Por: | 26 de marzo de 2012



Um dia de 2003, o jornalista Ricardo Kotscho, assessor de imprensa de Luiz Inácio Lula da Silva, perguntou ao chefe, que recém tomara posse como presidente da República: "Lula, o que você gostaria de ser se não fosse presidente?".
"Candidato", respondeu Lula, sem parar nem mesmo um segundo para pensar.
Desconfio que José Serra, ex-quase-tudo na política e na administração pública brasileiras, daria uma resposta inversa: preferiria ser presidente a ser candidato. Até porque seu amigo Fernando Henrique Cardoso chegou a brincar, durante a campanha eleitoral presidencial em que Serra foi derrotado por Lula (2002), que seu amigo Serra seria o melhor presidente mas era o pior candidato.
Serra, de fato, é um personagem atormentado, mas que as circunstâncias políticas e o desejo de ser presidente transformaram em eterno candidato. Já disputou - e ganhou - eleições para todos os cargos possíveis: prefeito de São Paulo, governador do Estado, deputado federal, senador.
Só não ganhou a Presidência.
No domingo, venceu mais uma eleição, a prévia para escolher o candidato de seu partido, o PSDB (Partido da Social Democracia Brasileira), para disputar a Prefeitura (outra vez), o terceiro maior orçamento da República, após o do governo federal e o do Estado de São Paulo.

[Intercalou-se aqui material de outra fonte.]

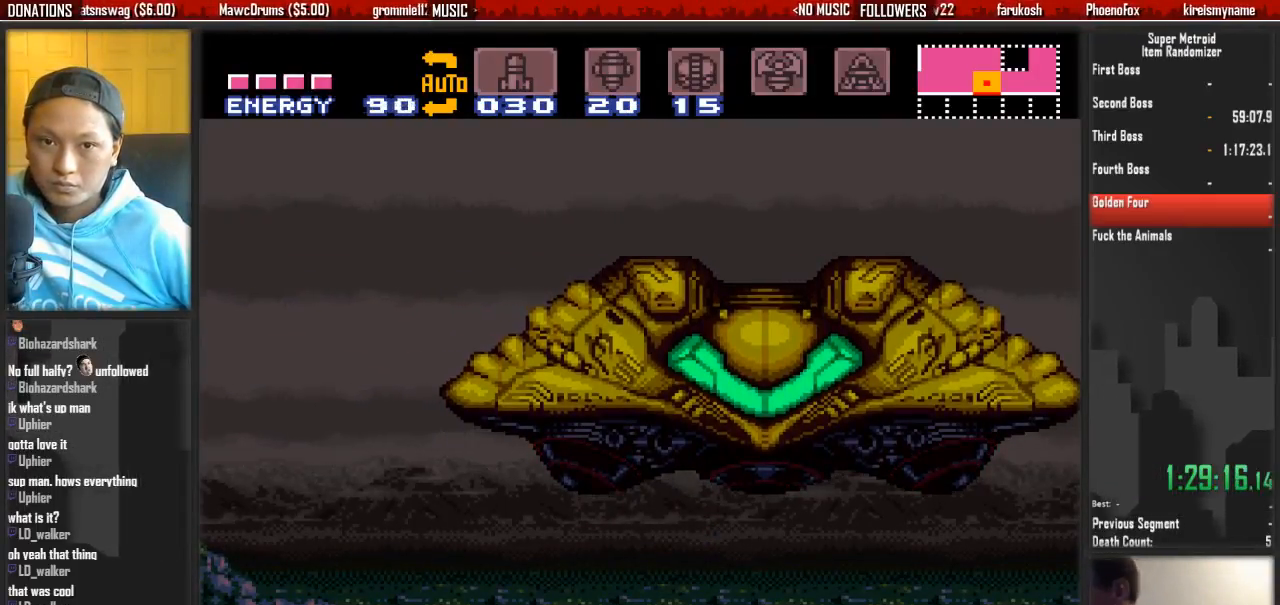
{"buttons": ["A"], "events": [[67, "A", "up"], [150, "A", "down"], [300, "A", "up"], [383, "A", "down"]]}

É uma vitória com sabor amargo. Em tese, afasta Serra de seu sonho, que é a Presidência.
Afinal, renunciou uma vez à Prefeitura, para candidatar-se ao governo do Estado, apesar de ter assinado documento comprometendo-se a cumprir o mandato inteirinho. É cobrado até hoje pelos adversários, ainda mais que afirmou, faz pouco, que o que assinara era um "papelzinho" sem valor legal.
De fato, o papel foi proposto por Gilberto Dimenstein, jornalista da "Folha de S. Paulo" durante sabatina promovida pelo jornal. Não tem realmente valor legal, mas não deixa de ser moralmente recriminável rasgar um compromisso publicamente assumido.
Renunciar de novo à Prefeitura para candidatar-se à Presidência em 2014 seria um tremendo ônus, ainda mais que o partido já tem um pré-candidato praticamente lançado, o senador Aécio Neves.
Deixar um cargo eletivo para tentar pela terceira vez ser presidente não é algo que passe facilmente pelo partido. Ainda mais quando o cenário para 2014 indica que o principal adversário do candidato do PSDB será alguém que já derrotou Serra, ou Dilma Rousseff ou Luiz Inácio Lula da Silva.
O que significa dizer que a vitória de Serra nas prévias acaba sendo, indiretamente, o primeiro movimento no xadrez de 2014: tira um eterno candidato (Serra) para empurrar um novato, Aécio Neves, o primeiro nome com chances de chegar à Presidência que não fez carreira política no período da ditadura militar, ao contrário de Serra, Lula e Dilma.
Foi eleito deputado federal, pela primeira vez, em 1986, um ano depois do fim do regime militar.
Posto de outra forma: está havendo o início de uma troca de gerações na política brasileira, na qual tende a diminuir o espaço para eternos candidatos.

Hay 3 Comentarios

Obrigado por compartilhar suas idéias ... Eu vou levá-lo para um artigo no futuro

Bom...
nao sei nao sei...Mais acho que na vida sempre vamos ter uma fatasma que vem asombrar seja do futuro o do pasado...
O melhor e colocar alho no pescoço, para te chupar o sangue.

Serra nunca sera presidente de Brasil.Lula es mucho mas confiable para el gran capital y los oligopolios,ganaron y van a ganar mucho mas con el PT.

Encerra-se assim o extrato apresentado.